Functional enrichment analysis

The ontogeny stage-specific modules were identified based on the module-trait relationship (correlation of each module eigengene and traits) and the correlation between gene significance (GS) and module membership (MM) values. The stage-specific modules should have significantly correlated GS and MM values (P < 0.05) and high module-trait relationships (correlation coefficient > 0.8). We also used clusterProfiler package (v4.0.5) [76] to perform Gene Ontology (GO) enrichment analysis, including Molecular Function (MF), Cellular Component (CC), and Biological Process (BP), and KEGG pathway enrichment analysis.

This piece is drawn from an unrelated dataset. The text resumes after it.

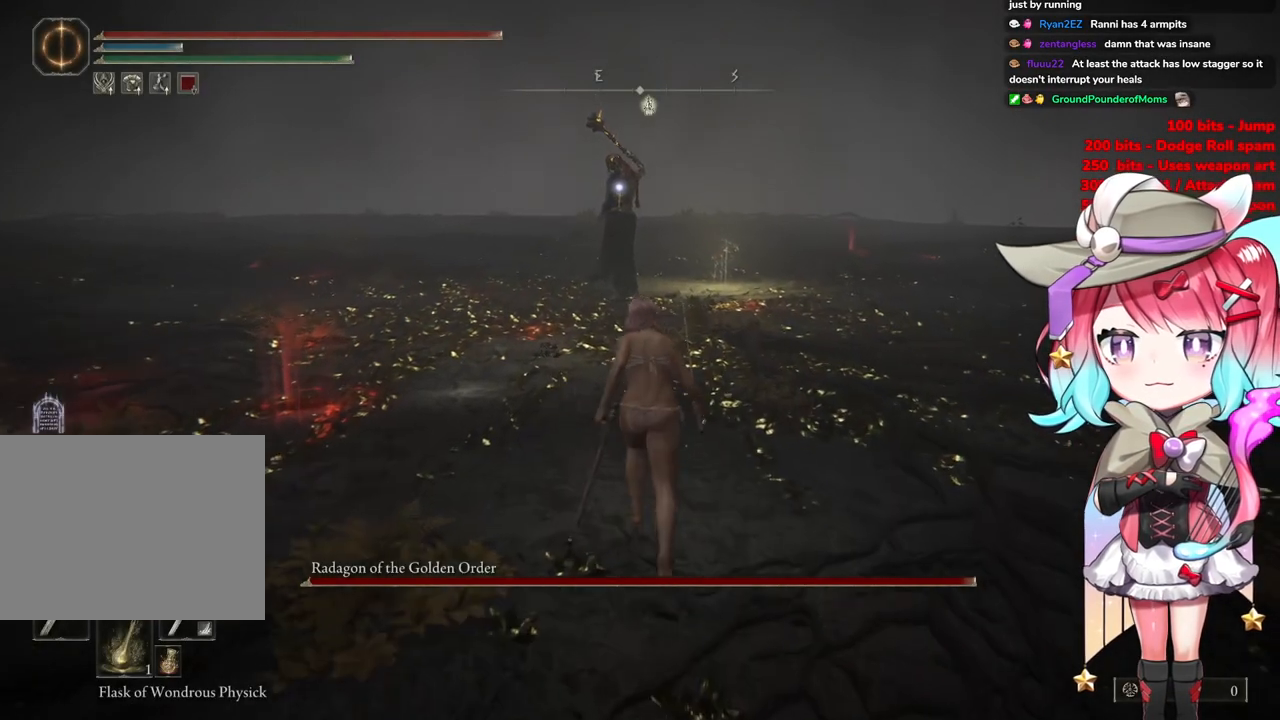
{"buttons": ["CIRCLE"], "left_stick": "up", "right_stick": "center", "events": []}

Differential expression gene analysis

The limma package [28] was used for differential expression analysis between males and females in the early, middle, and late pupae stages. We draw the volcano plots to show the DEG results with the ggplot2 package (v3.4.0) [77], the genes with absolutely log2FoldChange ≥ 1 and adjusted p-values (FDR) < 0.05 were identified to be significantly differentially expressed. To further understand the biological events in gender development, the DEG analysis results were trait as input for gene set enrichment analysis (GSEA) with clusterProfiler package.

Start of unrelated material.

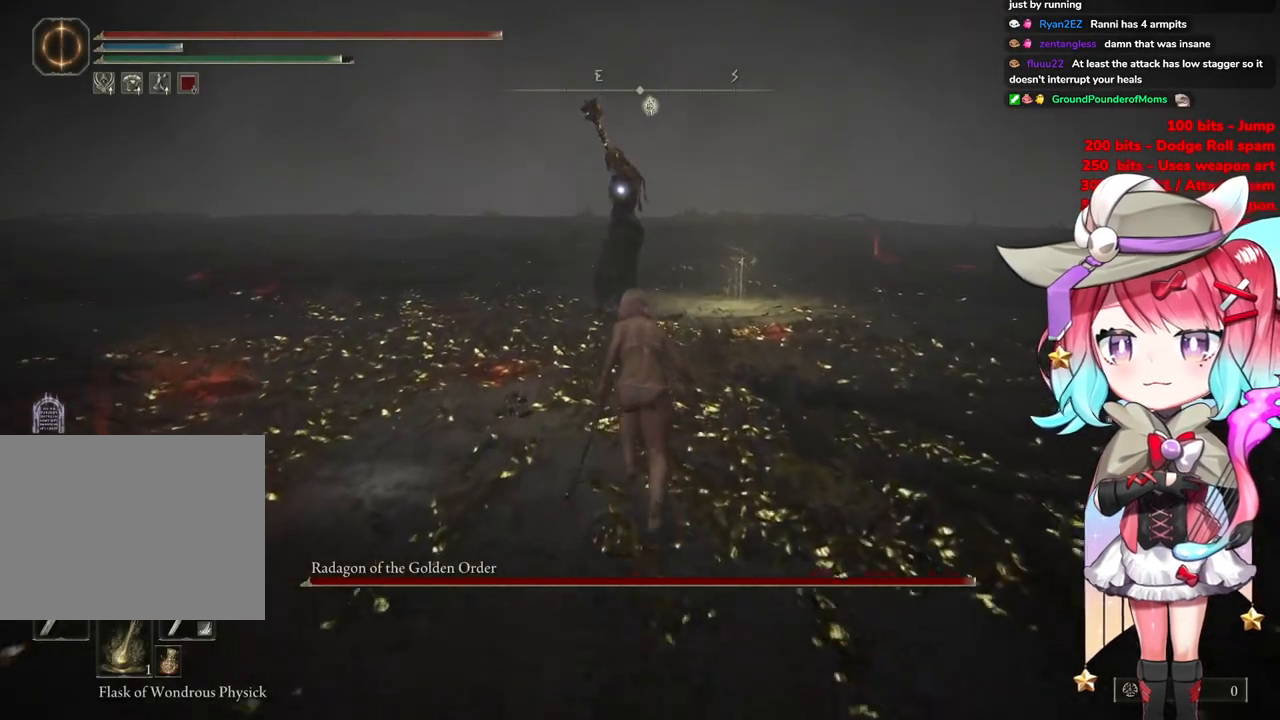
{"buttons": ["CIRCLE"], "left_stick": "up", "right_stick": "center", "events": []}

Construction of protein‒protein interaction (PPI) network

The protein‒protein interaction (PPI) network of significantly differentially expressed genes (DEGs) was identified in the previous step and constructed by using the Search Tool for the Retrieval of Interacting Genes (STRING) database (http://string-db.org/). All significant DEGs of the early, middle, and late pupae stages were combined, and then the STRING database was searched to obtain the PPI network from known interactions. The interaction with medium confidence (combined score > 0.4) was deemed to be statistically significant. The remaining unconnected genes from the DEG set were then added to the network based on their correlation with any of the genes already present in the network requiring Pearson r ≥ 0.96. The resulting interaction network was then visualized in Cytoscape (v3.5.1), and the WGCNA module colors were then integrated into the PPI network.

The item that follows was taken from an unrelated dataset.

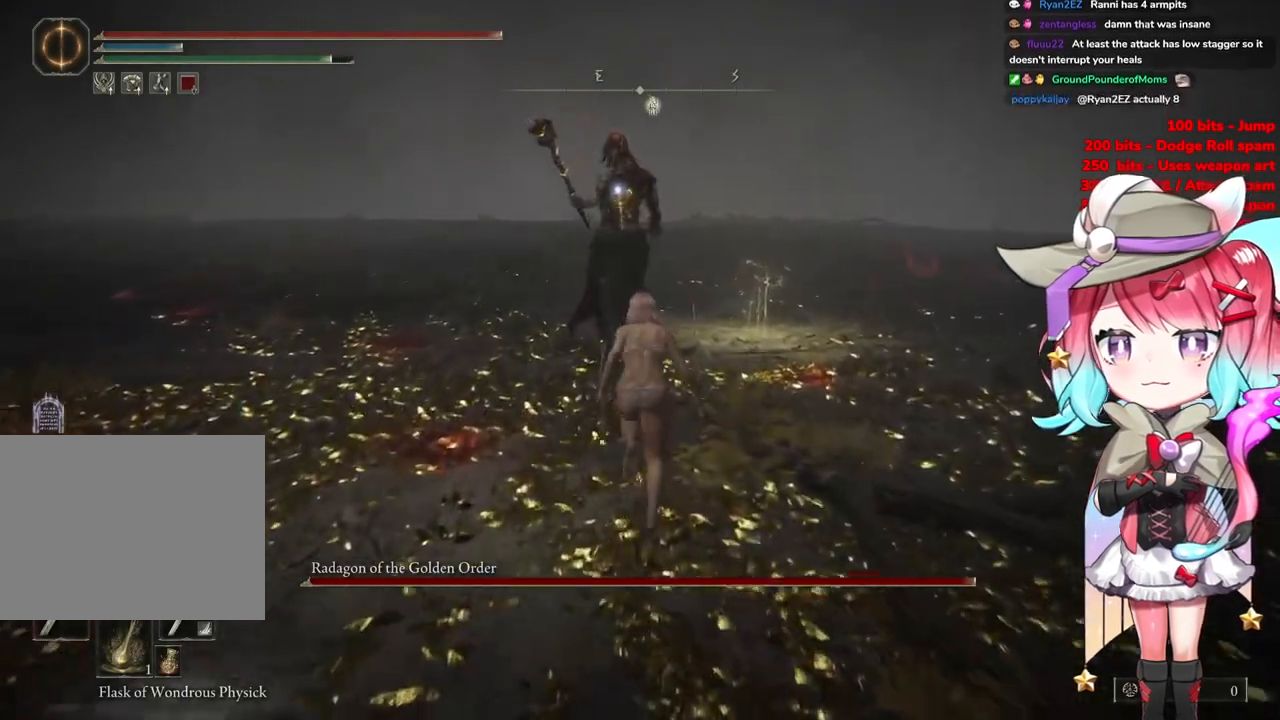
{"buttons": [], "left_stick": "up-left", "right_stick": "center", "events": [[34, "CROSS", "down"], [184, "CROSS", "up"], [200, "R2", "down"], [217, "CIRCLE", "up"], [317, "left_stick", "up-left"], [367, "R2", "up"]]}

Quantitative RT-PCR analysis

To validate the gene expression patterns of RNA-Seq, the expression levels of 6 intra-modular genes were analyzed by quantitative RT-PCR (qPCR). Mosquitoes of ten developmental stages were collected to extract total RNA by using Total RNA Extractor (Sangon, Shanghai, China) and reverse transcribed with SPARKscipt II RT Plus kit (With gDNA Eraser) (Shandong Sparkjade Biotechnology Co., Ltd.). Ae-rps17 was used as the internal control to normalize the gene expression level. Six candidate genes primers (Additional file 8: Table S4) were designed using the online website Primer Quest (http://www.idtdna.com/Primerquest/) and primers specificity analysis was performed using online tool Primer-BLAST (http://www.ncbi.nlm.nih.gov/tools/primer-blast/). The qPCR was performed on a LightCycler 96 (Roche) instrument with SYBR Green qPCR Mix (Shandong Sparkjade Biotechnology Co., Ltd.). Each qPCR volume was 10 μL containing 5 μL of SYBR Green qPCR Mix, 0.5 μL of each primer, 1 μL of cDNA template, and 3 μL of ddH2O. Data from three biological replicates and three technical replicates for ten ontogeny stages from LC96 software were analyzed for the differences.